Your instructions:
The expected output is each line in the data below that includes the string "livraison".

[Collected data]
^^^^

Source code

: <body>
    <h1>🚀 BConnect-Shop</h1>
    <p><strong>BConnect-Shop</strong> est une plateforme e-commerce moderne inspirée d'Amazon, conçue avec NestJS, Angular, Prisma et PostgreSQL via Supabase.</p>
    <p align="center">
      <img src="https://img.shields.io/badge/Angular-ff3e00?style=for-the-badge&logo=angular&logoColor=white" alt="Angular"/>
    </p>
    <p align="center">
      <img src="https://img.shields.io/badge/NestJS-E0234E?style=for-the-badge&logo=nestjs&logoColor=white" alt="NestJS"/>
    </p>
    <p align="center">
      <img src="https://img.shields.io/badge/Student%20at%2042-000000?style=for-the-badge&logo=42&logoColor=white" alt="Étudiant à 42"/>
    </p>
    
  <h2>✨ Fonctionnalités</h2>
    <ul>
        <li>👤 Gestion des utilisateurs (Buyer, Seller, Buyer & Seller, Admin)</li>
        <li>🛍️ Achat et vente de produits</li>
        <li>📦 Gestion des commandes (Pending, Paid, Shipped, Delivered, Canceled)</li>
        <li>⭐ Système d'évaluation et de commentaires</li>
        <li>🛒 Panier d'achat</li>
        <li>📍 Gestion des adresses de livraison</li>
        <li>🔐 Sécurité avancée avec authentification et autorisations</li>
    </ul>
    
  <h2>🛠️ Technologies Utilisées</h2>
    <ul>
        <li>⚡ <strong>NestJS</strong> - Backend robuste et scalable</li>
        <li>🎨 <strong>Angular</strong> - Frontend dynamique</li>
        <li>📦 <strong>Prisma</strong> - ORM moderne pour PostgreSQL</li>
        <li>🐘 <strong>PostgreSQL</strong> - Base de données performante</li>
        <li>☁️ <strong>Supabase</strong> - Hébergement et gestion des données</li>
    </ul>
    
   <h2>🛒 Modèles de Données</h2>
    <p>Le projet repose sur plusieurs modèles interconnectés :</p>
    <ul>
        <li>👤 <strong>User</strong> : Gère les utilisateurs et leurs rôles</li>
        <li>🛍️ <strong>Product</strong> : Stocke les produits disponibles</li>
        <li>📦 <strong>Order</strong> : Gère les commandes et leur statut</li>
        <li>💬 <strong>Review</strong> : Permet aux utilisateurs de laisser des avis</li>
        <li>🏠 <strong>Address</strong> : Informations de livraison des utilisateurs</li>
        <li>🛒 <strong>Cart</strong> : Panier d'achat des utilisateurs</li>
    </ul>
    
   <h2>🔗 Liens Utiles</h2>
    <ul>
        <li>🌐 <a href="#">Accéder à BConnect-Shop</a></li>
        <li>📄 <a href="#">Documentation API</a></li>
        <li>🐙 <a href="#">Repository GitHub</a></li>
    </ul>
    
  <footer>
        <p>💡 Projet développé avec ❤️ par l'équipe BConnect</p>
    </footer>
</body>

^^^^

Answer for this exercise:
        <li>📍 Gestion des adresses de livraison</li>
        <li>🏠 <strong>Address</strong> : Informations de livraison des utilisateurs</li>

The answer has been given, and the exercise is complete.